#### [Task details]
In the seminar announcement, what does the acronym RDPSO stand for?

Supplied passage START

Seminar by Micael Couceiro (preparation for Ph.D. defense)
(Supervisors: Prof. Rui P. Rocha, Prof. Nuno M. F. Ferreira (ISEC) )
This seminar will present a complete swarm robotic solution that can be applied to real-world missions. Although the proposed methods do not depend on any particular application, search and rescue (SaR) operations are considered as the main case study due to their inherent level of
complexity. The contributions that will be highlighted revolve around an extension of the Particle Swarm Optimization (PSO) to real Multi-Robot Systems (MRS), denoted as Robotic Darwinian Particle Swarm Optimization (RDPSO). The RDPSO is a distributed swarm robotic architecture that benefits from the dynamical partitioning of the whole swarm of robots by
means of an evolutionary social exclusion mechanism based on Darwin’s survival-of-the-fittest. Nevertheless, although currently applied solely to the RDPSO case study, the applicability of all concepts herein proposed is not restricted to it, since all parametrized swarm robotic algorithms may benefit from a similar approach. The proposed approaches are extensively validated in benchmarking tasks, in simulation, and with real robots. On top of that, and due to the limitations inherent to those (e.g., number of robots, scenario dimensions, real-world constraints), the presented work further contributes to the state-of-the-art by proposing a macroscopic model able to capture the RDPSO dynamics and, to some extent, analytically estimate the collective performance of robots under a certain task. It is the authors’
expectation that this seminar may shed some light into bridging the reality gap inherent to the applicability of swarm strategies to real-world scenarios, and in particular to SaR operations.

Supplied passage END
Recorded data START

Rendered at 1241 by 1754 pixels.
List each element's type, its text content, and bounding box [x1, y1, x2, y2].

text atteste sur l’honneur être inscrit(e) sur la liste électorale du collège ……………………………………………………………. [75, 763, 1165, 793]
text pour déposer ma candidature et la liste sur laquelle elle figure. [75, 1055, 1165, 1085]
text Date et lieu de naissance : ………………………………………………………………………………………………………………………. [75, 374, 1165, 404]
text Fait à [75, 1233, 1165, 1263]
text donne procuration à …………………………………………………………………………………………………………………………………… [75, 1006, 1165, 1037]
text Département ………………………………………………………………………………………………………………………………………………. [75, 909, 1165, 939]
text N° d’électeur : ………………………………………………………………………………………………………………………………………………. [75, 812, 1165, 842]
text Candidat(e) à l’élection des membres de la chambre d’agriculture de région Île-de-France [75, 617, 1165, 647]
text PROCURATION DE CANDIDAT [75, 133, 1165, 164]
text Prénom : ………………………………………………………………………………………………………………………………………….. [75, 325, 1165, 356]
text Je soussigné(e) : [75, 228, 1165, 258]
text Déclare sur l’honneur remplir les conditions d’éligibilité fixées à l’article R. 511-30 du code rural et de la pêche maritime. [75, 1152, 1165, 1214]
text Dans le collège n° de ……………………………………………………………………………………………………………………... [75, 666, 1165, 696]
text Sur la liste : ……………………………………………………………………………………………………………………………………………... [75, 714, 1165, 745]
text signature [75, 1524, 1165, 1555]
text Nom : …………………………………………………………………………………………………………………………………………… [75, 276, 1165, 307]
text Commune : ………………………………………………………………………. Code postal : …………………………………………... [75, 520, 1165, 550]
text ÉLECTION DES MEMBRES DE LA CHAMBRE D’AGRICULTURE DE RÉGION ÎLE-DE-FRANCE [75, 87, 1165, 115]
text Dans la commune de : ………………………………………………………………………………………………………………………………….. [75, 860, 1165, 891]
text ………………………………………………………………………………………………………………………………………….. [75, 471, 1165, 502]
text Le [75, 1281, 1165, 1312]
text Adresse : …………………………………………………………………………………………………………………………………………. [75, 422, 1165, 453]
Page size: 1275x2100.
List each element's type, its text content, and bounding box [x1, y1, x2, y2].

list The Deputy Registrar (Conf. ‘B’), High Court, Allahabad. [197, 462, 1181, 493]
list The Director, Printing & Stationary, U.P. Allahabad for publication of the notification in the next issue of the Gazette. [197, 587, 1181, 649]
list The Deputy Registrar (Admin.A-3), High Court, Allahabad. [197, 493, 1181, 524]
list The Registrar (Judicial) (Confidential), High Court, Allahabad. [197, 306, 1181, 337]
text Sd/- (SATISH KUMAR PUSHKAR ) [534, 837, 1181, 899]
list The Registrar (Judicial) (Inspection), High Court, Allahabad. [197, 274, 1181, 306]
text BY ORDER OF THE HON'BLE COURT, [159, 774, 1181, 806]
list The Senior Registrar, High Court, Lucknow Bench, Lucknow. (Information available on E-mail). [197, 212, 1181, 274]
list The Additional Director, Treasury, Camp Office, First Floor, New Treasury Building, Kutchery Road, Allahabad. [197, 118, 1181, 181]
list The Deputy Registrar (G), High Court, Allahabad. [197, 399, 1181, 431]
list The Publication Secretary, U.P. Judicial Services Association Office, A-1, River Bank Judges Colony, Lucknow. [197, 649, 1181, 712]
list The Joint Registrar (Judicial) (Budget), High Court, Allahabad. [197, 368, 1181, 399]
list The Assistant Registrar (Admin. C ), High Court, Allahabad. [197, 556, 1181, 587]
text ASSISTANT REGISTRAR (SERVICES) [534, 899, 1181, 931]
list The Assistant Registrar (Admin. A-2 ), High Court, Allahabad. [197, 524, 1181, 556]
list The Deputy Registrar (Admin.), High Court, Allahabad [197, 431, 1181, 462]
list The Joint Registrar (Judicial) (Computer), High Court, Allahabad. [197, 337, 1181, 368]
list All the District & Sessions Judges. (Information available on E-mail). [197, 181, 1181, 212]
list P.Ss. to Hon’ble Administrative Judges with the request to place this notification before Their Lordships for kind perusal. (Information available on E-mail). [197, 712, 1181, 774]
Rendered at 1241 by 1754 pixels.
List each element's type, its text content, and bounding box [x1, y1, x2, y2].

Recorded data END

#### [Solution]
Robotic Darwinian Particle Swarm Optimization